Text data extracted from pages:
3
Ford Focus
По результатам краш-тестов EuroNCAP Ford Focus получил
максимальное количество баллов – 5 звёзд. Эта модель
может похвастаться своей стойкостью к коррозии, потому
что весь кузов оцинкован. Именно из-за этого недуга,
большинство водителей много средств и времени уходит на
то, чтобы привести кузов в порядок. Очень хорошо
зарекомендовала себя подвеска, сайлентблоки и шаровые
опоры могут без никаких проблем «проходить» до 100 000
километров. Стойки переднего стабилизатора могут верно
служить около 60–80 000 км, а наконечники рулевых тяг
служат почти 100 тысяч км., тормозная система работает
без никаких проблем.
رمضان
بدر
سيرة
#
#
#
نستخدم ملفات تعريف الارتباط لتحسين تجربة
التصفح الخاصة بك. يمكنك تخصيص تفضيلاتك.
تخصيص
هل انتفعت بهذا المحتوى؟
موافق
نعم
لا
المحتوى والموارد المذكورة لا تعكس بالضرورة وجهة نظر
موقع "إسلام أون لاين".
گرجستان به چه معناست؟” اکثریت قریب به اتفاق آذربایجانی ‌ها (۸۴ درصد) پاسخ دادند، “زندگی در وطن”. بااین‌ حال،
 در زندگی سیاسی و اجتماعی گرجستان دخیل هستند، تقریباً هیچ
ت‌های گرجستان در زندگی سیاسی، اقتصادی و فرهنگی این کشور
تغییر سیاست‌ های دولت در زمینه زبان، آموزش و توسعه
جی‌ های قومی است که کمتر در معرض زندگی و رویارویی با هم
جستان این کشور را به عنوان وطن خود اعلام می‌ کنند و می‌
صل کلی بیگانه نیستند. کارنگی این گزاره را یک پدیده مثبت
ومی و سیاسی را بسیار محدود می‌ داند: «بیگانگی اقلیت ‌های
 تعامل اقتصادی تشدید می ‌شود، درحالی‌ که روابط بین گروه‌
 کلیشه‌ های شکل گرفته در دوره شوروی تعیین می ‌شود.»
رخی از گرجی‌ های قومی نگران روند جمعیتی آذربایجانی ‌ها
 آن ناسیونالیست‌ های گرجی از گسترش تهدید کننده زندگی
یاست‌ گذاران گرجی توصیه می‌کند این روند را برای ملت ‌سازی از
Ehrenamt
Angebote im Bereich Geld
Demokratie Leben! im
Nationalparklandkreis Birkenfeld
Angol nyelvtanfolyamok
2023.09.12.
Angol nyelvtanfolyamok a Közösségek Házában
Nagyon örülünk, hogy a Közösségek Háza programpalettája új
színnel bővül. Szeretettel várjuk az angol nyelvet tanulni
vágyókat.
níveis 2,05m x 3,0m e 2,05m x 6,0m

### Request
Please reproduce every one of the lines above word for word, keeping their order and changing nothing.

### Solution to this problem
3
Ford Focus
По результатам краш-тестов EuroNCAP Ford Focus получил
максимальное количество баллов – 5 звёзд. Эта модель
может похвастаться своей стойкостью к коррозии, потому
что весь кузов оцинкован. Именно из-за этого недуга,
большинство водителей много средств и времени уходит на
то, чтобы привести кузов в порядок. Очень хорошо
зарекомендовала себя подвеска, сайлентблоки и шаровые
опоры могут без никаких проблем «проходить» до 100 000
километров. Стойки переднего стабилизатора могут верно
служить около 60–80 000 км, а наконечники рулевых тяг
служат почти 100 тысяч км., тормозная система работает
без никаких проблем.
رمضان
بدر
سيرة
#
#
#
نستخدم ملفات تعريف الارتباط لتحسين تجربة
التصفح الخاصة بك. يمكنك تخصيص تفضيلاتك.
تخصيص
هل انتفعت بهذا المحتوى؟
موافق
نعم
لا
المحتوى والموارد المذكورة لا تعكس بالضرورة وجهة نظر
موقع "إسلام أون لاين".
گرجستان به چه معناست؟” اکثریت قریب به اتفاق آذربایجانی ‌ها (۸۴ درصد) پاسخ دادند، “زندگی در وطن”. بااین‌ حال،
 در زندگی سیاسی و اجتماعی گرجستان دخیل هستند، تقریباً هیچ
ت‌های گرجستان در زندگی سیاسی، اقتصادی و فرهنگی این کشور
تغییر سیاست‌ های دولت در زمینه زبان، آموزش و توسعه
جی‌ های قومی است که کمتر در معرض زندگی و رویارویی با هم
جستان این کشور را به عنوان وطن خود اعلام می‌ کنند و می‌
صل کلی بیگانه نیستند. کارنگی این گزاره را یک پدیده مثبت
ومی و سیاسی را بسیار محدود می‌ داند: «بیگانگی اقلیت ‌های
 تعامل اقتصادی تشدید می ‌شود، درحالی‌ که روابط بین گروه‌
 کلیشه‌ های شکل گرفته در دوره شوروی تعیین می ‌شود.»
رخی از گرجی‌ های قومی نگران روند جمعیتی آذربایجانی ‌ها
 آن ناسیونالیست‌ های گرجی از گسترش تهدید کننده زندگی
یاست‌ گذاران گرجی توصیه می‌کند این روند را برای ملت ‌سازی از
Ehrenamt
Angebote im Bereich Geld
Demokratie Leben! im
Nationalparklandkreis Birkenfeld
Angol nyelvtanfolyamok
2023.09.12.
Angol nyelvtanfolyamok a Közösségek Házában
Nagyon örülünk, hogy a Közösségek Háza programpalettája új
színnel bővül. Szeretettel várjuk az angol nyelvet tanulni
vágyókat.
níveis 2,05m x 3,0m e 2,05m x 6,0m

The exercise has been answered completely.